┏━━

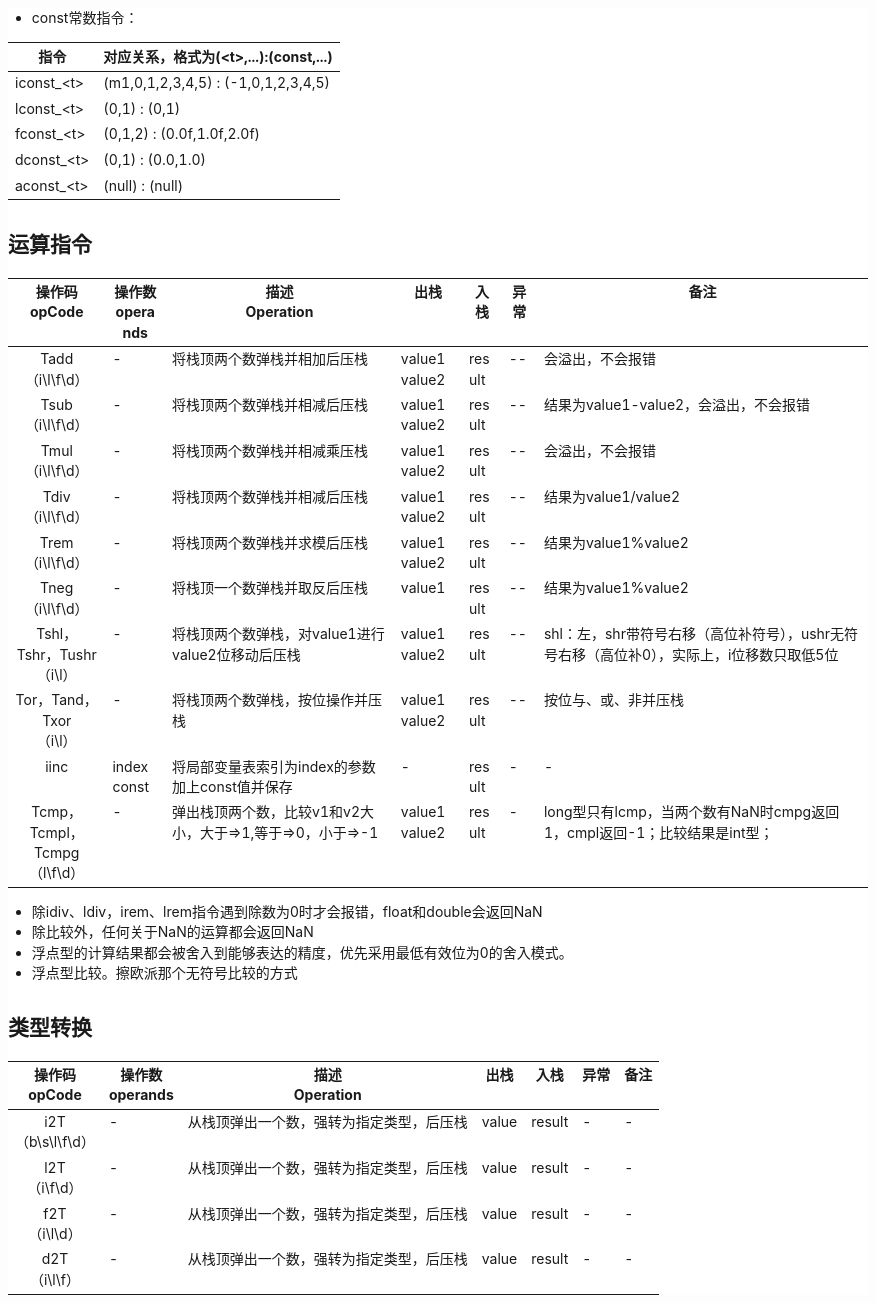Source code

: * const常数指令：

|指令|对应关系，格式为(&lt;t&gt;,...):(const,...)|
|--|--|
|iconst_&lt;t&gt;|(m1,0,1,2,3,4,5) : (-1,0,1,2,3,4,5)|
|lconst_&lt;t&gt;|(0,1) : (0,1)|
|fconst_&lt;t&gt;|(0,1,2) : (0.0f,1.0f,2.0f)|
|dconst_&lt;t&gt;|(0,1) : (0.0,1.0)|
|aconst_&lt;t&gt;|(null) : (null)|

## 运算指令

|操作码<br/>opCode|操作数<br/>operands|描述<br/>Operation| 出栈 | 入栈 |异常|备注|
|:--:|--|--|--|--|--|--|
|Tadd<br/>（i\l\f\d）|-|将栈顶两个数弹栈并相加后压栈|value1 value2|result|--|会溢出，不会报错|
|Tsub<br/>（i\l\f\d）|-|将栈顶两个数弹栈并相减后压栈|value1 value2|result|--|结果为value1-value2，会溢出，不会报错|
|Tmul<br/>（i\l\f\d）|-|将栈顶两个数弹栈并相减乘压栈|value1 value2|result|--|会溢出，不会报错|
|Tdiv<br/>（i\l\f\d）|-|将栈顶两个数弹栈并相减后压栈|value1 value2|result|--|结果为value1/value2|
|Trem<br/>（i\l\f\d）|-|将栈顶两个数弹栈并求模后压栈|value1 value2|result|--|结果为value1%value2|
|Tneg<br/>（i\l\f\d）|-|将栈顶一个数弹栈并取反后压栈|value1|result|--|结果为value1%value2|
|Tshl，Tshr，Tushr<br/>（i\l）|-|将栈顶两个数弹栈，对value1进行value2位移动后压栈|value1 value2|result|--|shl：左，shr带符号右移（高位补符号），ushr无符号右移（高位补0），实际上，i位移数只取低5位|
|Tor，Tand，Txor<br/>（i\l）|-|将栈顶两个数弹栈，按位操作并压栈|value1 value2|result|--|按位与、或、非并压栈|
|iinc|index const|将局部变量表索引为index的参数加上const值并保存|-|result|-|-|
|Tcmp，Tcmpl，Tcmpg<br/>（l\f\d）|-|弹出栈顶两个数，比较v1和v2大小，大于=>1,等于=>0，小于=>-1|value1 value2|result|-|long型只有lcmp，当两个数有NaN时cmpg返回1，cmpl返回-1；比较结果是int型；|

* 除idiv、ldiv，irem、lrem指令遇到除数为0时才会报错，float和double会返回NaN
* 除比较外，任何关于NaN的运算都会返回NaN
* 浮点型的计算结果都会被舍入到能够表达的精度，优先采用最低有效位为0的舍入模式。
* 浮点型比较。擦欧派那个无符号比较的方式

## 类型转换

|操作码<br/>opCode|操作数<br/>operands|描述<br/>Operation| 出栈 | 入栈 |异常|备注|
|:--:|--|--|--|--|--|--|
|i2T<br/>（b\s\l\f\d）|-|从栈顶弹出一个数，强转为指定类型，后压栈|value|result|-|-|
|l2T<br/>（i\f\d）|-|从栈顶弹出一个数，强转为指定类型，后压栈|value|result|-|-|
|f2T<br/>（i\l\d）|-|从栈顶弹出一个数，强转为指定类型，后压栈|value|result|-|-|
|d2T<br/>（i\l\f）|-|从栈顶弹出一个数，强转为指定类型，后压栈|value|result|-|-|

┗━━

No picture belongs in the answer, but every word of the records above does, exactly as given.

- [Answer below]:
Source code

: * const常数指令：

|指令|对应关系，格式为(&lt;t&gt;,...):(const,...)|
|--|--|
|iconst_&lt;t&gt;|(m1,0,1,2,3,4,5) : (-1,0,1,2,3,4,5)|
|lconst_&lt;t&gt;|(0,1) : (0,1)|
|fconst_&lt;t&gt;|(0,1,2) : (0.0f,1.0f,2.0f)|
|dconst_&lt;t&gt;|(0,1) : (0.0,1.0)|
|aconst_&lt;t&gt;|(null) : (null)|

## 运算指令

|操作码<br/>opCode|操作数<br/>operands|描述<br/>Operation| 出栈 | 入栈 |异常|备注|
|:--:|--|--|--|--|--|--|
|Tadd<br/>（i\l\f\d）|-|将栈顶两个数弹栈并相加后压栈|value1 value2|result|--|会溢出，不会报错|
|Tsub<br/>（i\l\f\d）|-|将栈顶两个数弹栈并相减后压栈|value1 value2|result|--|结果为value1-value2，会溢出，不会报错|
|Tmul<br/>（i\l\f\d）|-|将栈顶两个数弹栈并相减乘压栈|value1 value2|result|--|会溢出，不会报错|
|Tdiv<br/>（i\l\f\d）|-|将栈顶两个数弹栈并相减后压栈|value1 value2|result|--|结果为value1/value2|
|Trem<br/>（i\l\f\d）|-|将栈顶两个数弹栈并求模后压栈|value1 value2|result|--|结果为value1%value2|
|Tneg<br/>（i\l\f\d）|-|将栈顶一个数弹栈并取反后压栈|value1|result|--|结果为value1%value2|
|Tshl，Tshr，Tushr<br/>（i\l）|-|将栈顶两个数弹栈，对value1进行value2位移动后压栈|value1 value2|result|--|shl：左，shr带符号右移（高位补符号），ushr无符号右移（高位补0），实际上，i位移数只取低5位|
|Tor，Tand，Txor<br/>（i\l）|-|将栈顶两个数弹栈，按位操作并压栈|value1 value2|result|--|按位与、或、非并压栈|
|iinc|index const|将局部变量表索引为index的参数加上const值并保存|-|result|-|-|
|Tcmp，Tcmpl，Tcmpg<br/>（l\f\d）|-|弹出栈顶两个数，比较v1和v2大小，大于=>1,等于=>0，小于=>-1|value1 value2|result|-|long型只有lcmp，当两个数有NaN时cmpg返回1，cmpl返回-1；比较结果是int型；|

* 除idiv、ldiv，irem、lrem指令遇到除数为0时才会报错，float和double会返回NaN
* 除比较外，任何关于NaN的运算都会返回NaN
* 浮点型的计算结果都会被舍入到能够表达的精度，优先采用最低有效位为0的舍入模式。
* 浮点型比较。擦欧派那个无符号比较的方式

## 类型转换

|操作码<br/>opCode|操作数<br/>operands|描述<br/>Operation| 出栈 | 入栈 |异常|备注|
|:--:|--|--|--|--|--|--|
|i2T<br/>（b\s\l\f\d）|-|从栈顶弹出一个数，强转为指定类型，后压栈|value|result|-|-|
|l2T<br/>（i\f\d）|-|从栈顶弹出一个数，强转为指定类型，后压栈|value|result|-|-|
|f2T<br/>（i\l\d）|-|从栈顶弹出一个数，强转为指定类型，后压栈|value|result|-|-|
|d2T<br/>（i\l\f）|-|从栈顶弹出一个数，强转为指定类型，后压栈|value|result|-|-|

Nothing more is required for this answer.